• **CHECK YOUR UNDERSTANDING**:
• a. In the article about the missing Channel migrants, how far from Harwich did the dinghy end up?
• b. Extract the passage from the article about the missing Channel migrants that begins at the words "Two migrants were saved" and stops after "journey from Calais.".

• **TEXT SHOWN**:
━━━━
Three migrants missing, feared dead, after attempted Channel crossing

The RNLI's Dover lifeboat rescued a group of migrants off the Kent coast after they had crossed the English Channel in blustery conditions on Tuesday - Steve Finn
The RNLI's Dover lifeboat rescued a group of migrants off the Kent coast after they had crossed the English Channel in blustery conditions on Tuesday - Steve Finn

Three Channel migrants were missing, feared dead, on Tuesday night in what would be the worst small boat tragedy off the English coast since the crisis escalated in 2019.

Two migrants were saved from a dinghy in the middle of the North Sea but they told rescuers three people had gone missing overboard during their 50-mile, 48-hour journey from Calais.

The five are believed to have set off from a beach near Calais on Saturday night before being driven off course by heavy sea swells and winds, ending up 35 miles from Harwich, on the Essex coast.

The two who were picked up told rescuers that two migrants were lost on Saturday. An air and sea search was under way for the third, said to have gone overboard on Tuesday.

If confirmed, it would be the biggest loss of life off the coast of England since the Channel migrant crisis exploded in 2019, and follows two known tragedies in French waters.

A 27-year-old Eritrean man died in August after a boat carrying 36 people began to sink off the coast of France.
━━━━
• **DATA EXCERPTS**:
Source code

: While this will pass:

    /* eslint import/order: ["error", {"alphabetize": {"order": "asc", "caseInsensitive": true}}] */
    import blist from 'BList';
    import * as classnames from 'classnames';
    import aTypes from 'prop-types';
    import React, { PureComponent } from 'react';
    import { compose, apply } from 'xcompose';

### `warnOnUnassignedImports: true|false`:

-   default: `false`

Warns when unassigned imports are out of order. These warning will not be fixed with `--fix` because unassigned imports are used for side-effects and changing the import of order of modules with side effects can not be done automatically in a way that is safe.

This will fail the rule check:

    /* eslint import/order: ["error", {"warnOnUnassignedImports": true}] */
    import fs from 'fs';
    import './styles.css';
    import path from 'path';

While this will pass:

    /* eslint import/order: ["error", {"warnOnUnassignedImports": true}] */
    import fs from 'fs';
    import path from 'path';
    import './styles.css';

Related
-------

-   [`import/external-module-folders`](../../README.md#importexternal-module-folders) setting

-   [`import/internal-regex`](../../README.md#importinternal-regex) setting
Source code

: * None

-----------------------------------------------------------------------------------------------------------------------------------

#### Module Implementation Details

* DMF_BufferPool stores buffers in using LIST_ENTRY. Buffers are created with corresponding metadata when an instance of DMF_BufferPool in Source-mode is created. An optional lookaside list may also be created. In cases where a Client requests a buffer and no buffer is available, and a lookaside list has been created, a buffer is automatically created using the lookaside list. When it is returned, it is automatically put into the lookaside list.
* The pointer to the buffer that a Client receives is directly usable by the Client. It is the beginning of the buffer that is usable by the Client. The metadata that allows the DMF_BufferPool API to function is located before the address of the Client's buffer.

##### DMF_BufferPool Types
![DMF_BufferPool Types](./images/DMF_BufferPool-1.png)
━━━━
• **RESPONSES IN ORDER**:
• a. 35 miles from Harwich, on the Essex coast.

• b.
Two migrants were saved from a dinghy in the middle of the North Sea but they told rescuers three people had gone missing overboard during their 50-mile, 48-hour journey from Calais.